MELT: Improve Composed Image Retrieval via the Modification Frequentation-Rarity Balance Network
Summary: arXiv:2603.29291v1 Announce Type: cross
Abstract
Composed Image Retrieval (CIR) leverages a reference image combined with modification text to retrieve target images that adequately reflect the modifications specified in the textual instructions. However, existing CIR methodologies face significant limitations that hinder their overall effectiveness. These limitations include:
- Frequency Bias: This leads to a phenomenon known as “Rare Sample Neglect,” where infrequently represented modifications are often overlooked.
- Susceptibility to Interference: Similarity scores can be adversely affected by hard negative samples and noise, complicating the retrieval process.
Challenges in Composed Image Retrieval
To effectively tackle these challenges, we identify two primary issues that need addressing:
- Asymmetric Rare Semantic Localization: It is crucial to accurately identify and prioritize rare semantic modifications within the multimodal context.
- Robust Similarity Estimation: The need for reliable similarity scores becomes paramount, particularly in the presence of hard negative samples.
Introducing MELT
To resolve the aforementioned challenges, we introduce the Modification frEquentation-rarity baLance neTwork, abbreviated as MELT. This innovative framework is designed to enhance the performance of CIR through the following mechanisms:
- Increased Attention to Rare Modifications: MELT strategically assigns greater focus to rare modification semantics, ensuring that these crucial components are not overlooked during the retrieval process.

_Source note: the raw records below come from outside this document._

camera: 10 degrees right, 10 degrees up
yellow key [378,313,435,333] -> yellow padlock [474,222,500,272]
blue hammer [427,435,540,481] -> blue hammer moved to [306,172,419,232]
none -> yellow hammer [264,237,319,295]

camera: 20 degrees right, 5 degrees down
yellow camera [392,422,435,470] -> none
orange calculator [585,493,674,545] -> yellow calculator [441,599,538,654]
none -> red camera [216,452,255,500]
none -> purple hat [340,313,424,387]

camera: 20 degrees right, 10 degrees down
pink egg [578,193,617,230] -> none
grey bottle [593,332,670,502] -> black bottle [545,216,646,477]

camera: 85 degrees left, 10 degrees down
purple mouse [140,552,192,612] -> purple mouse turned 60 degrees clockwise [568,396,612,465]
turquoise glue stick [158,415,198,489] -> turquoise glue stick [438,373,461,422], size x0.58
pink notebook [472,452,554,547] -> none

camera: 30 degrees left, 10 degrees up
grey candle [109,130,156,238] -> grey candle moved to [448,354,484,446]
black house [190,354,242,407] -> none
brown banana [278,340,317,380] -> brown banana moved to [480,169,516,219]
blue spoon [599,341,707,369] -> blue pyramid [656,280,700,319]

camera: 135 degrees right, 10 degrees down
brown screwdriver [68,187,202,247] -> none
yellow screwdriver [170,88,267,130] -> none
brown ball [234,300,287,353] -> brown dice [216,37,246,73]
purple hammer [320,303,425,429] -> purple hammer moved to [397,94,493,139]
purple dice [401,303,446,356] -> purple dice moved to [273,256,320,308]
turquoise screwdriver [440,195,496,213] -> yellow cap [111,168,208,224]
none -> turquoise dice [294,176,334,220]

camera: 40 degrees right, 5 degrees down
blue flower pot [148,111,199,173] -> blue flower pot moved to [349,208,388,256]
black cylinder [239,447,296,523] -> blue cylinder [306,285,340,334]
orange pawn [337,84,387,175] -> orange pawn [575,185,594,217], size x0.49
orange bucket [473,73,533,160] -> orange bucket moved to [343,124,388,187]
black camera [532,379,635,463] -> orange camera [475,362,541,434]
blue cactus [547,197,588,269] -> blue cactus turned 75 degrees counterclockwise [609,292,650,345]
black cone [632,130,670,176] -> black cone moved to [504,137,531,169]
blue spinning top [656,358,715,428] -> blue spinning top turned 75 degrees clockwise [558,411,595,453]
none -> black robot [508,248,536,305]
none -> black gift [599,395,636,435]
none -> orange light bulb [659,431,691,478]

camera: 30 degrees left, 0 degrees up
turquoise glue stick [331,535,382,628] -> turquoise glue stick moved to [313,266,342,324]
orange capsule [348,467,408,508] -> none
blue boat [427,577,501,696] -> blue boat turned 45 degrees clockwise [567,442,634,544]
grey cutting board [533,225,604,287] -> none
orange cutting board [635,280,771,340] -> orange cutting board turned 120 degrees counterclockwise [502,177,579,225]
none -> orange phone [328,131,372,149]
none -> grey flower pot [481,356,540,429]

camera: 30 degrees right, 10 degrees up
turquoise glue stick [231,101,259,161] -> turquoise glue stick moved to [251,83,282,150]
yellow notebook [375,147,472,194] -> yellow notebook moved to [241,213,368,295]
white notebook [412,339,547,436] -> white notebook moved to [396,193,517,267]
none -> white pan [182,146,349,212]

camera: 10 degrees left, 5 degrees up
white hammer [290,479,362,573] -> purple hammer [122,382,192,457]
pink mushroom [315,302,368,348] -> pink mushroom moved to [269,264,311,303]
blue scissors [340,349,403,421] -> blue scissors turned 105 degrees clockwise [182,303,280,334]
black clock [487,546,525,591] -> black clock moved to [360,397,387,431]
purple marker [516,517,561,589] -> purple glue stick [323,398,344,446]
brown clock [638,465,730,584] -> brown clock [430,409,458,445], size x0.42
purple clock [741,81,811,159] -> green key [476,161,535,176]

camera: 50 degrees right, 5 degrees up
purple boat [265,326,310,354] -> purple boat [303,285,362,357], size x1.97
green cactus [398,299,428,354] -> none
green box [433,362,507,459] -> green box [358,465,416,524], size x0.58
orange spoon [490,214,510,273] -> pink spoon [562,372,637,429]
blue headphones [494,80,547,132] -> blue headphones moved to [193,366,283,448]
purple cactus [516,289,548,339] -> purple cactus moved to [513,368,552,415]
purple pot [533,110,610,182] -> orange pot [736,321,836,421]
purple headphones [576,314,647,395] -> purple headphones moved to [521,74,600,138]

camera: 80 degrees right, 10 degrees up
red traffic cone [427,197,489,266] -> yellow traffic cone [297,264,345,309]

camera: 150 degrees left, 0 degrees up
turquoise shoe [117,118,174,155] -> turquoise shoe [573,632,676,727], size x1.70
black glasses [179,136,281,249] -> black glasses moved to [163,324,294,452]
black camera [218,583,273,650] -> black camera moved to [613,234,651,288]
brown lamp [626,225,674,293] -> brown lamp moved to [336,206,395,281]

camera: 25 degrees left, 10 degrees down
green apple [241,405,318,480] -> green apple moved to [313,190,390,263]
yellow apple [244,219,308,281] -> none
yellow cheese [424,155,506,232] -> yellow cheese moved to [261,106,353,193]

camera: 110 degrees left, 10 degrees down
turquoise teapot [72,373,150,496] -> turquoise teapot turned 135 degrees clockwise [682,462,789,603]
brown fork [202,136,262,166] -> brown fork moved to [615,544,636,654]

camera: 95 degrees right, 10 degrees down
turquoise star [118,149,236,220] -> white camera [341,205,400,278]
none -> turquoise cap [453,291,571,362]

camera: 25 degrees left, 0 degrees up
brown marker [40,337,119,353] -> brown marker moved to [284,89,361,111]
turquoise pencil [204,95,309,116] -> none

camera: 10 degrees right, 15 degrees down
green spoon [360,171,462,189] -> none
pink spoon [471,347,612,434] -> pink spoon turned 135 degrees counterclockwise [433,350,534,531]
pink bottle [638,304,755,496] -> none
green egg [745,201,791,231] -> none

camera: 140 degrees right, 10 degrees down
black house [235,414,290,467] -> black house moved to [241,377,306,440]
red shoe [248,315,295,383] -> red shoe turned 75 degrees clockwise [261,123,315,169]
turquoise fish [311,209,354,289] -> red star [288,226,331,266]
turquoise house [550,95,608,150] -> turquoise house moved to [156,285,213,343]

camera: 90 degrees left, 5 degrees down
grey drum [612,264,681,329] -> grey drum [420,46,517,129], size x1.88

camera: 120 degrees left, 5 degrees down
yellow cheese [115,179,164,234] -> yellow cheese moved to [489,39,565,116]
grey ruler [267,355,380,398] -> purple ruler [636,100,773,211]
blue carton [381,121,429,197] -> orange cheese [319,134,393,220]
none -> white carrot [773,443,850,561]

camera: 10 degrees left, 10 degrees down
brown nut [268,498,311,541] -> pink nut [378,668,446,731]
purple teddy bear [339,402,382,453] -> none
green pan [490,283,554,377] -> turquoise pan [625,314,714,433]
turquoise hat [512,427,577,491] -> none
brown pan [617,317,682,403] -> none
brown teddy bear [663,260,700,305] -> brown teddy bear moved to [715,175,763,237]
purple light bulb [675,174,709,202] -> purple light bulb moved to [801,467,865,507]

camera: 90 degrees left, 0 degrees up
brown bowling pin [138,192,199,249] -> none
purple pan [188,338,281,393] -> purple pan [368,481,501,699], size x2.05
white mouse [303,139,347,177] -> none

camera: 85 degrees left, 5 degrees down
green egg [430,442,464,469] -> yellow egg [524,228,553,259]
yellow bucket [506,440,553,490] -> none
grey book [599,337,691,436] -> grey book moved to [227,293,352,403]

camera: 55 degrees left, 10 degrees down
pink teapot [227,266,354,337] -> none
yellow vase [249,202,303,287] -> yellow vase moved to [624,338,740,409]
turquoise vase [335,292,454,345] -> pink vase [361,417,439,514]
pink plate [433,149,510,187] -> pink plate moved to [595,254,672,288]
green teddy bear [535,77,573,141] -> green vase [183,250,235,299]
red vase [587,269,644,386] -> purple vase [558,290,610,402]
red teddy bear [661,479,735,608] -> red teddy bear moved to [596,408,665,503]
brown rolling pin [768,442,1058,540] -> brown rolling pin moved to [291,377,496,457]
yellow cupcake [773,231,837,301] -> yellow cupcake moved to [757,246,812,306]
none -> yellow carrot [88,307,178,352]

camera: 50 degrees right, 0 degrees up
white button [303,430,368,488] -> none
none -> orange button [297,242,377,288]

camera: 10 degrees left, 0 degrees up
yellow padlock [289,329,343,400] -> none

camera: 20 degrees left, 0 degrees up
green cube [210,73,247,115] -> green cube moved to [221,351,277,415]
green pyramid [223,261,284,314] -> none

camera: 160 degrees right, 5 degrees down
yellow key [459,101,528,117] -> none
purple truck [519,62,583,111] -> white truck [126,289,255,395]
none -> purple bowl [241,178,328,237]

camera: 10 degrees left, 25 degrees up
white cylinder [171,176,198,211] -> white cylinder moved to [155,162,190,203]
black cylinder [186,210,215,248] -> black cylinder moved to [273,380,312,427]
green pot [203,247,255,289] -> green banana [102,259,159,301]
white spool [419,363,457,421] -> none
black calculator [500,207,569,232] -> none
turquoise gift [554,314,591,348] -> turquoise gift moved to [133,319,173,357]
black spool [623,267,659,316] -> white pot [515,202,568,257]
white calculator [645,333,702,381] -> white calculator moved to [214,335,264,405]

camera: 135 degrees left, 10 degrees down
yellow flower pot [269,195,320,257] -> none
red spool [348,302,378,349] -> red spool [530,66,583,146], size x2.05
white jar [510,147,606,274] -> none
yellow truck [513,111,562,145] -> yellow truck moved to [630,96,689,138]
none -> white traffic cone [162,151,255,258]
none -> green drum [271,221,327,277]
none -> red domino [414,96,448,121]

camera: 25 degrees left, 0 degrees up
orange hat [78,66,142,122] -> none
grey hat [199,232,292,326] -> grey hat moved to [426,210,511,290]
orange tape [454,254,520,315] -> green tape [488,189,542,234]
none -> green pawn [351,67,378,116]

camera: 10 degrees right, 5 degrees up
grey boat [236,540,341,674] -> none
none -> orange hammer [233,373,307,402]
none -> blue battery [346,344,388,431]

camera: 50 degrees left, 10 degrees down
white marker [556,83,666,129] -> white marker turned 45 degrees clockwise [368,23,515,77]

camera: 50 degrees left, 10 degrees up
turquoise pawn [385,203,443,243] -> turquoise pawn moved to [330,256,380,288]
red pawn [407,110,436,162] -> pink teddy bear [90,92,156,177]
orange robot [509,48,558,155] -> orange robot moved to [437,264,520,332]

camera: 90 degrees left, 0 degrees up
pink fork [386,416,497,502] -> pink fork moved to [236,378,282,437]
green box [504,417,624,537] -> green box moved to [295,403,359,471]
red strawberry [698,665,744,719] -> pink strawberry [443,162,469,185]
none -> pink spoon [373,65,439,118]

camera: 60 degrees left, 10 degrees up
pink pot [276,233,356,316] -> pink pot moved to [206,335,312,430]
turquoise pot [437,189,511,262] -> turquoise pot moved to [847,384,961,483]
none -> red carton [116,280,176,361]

- Diffusion-based Denoising: By applying diffusion-based denoising techniques, MELT effectively mitigates the influence of hard negative samples that exhibit high similarity scores, thus refining the quality of similarity estimations.
- Enhanced Multimodal Fusion: The integration of various modalities is improved, resulting in a more coherent and effective matching process.
Experimental Validation
Extensive experiments conducted on two prominent CIR benchmarks demonstrate the superior performance of the MELT framework. The results indicate a significant improvement over existing methods, validating the efficacy of our proposed approach.
Conclusion
In conclusion, MELT represents a significant advancement in the field of composed image retrieval, addressing critical limitations associated with frequency bias and the influence of hard negative samples. Researchers and practitioners interested in exploring this innovative methodology can access the source code at GitHub Repository.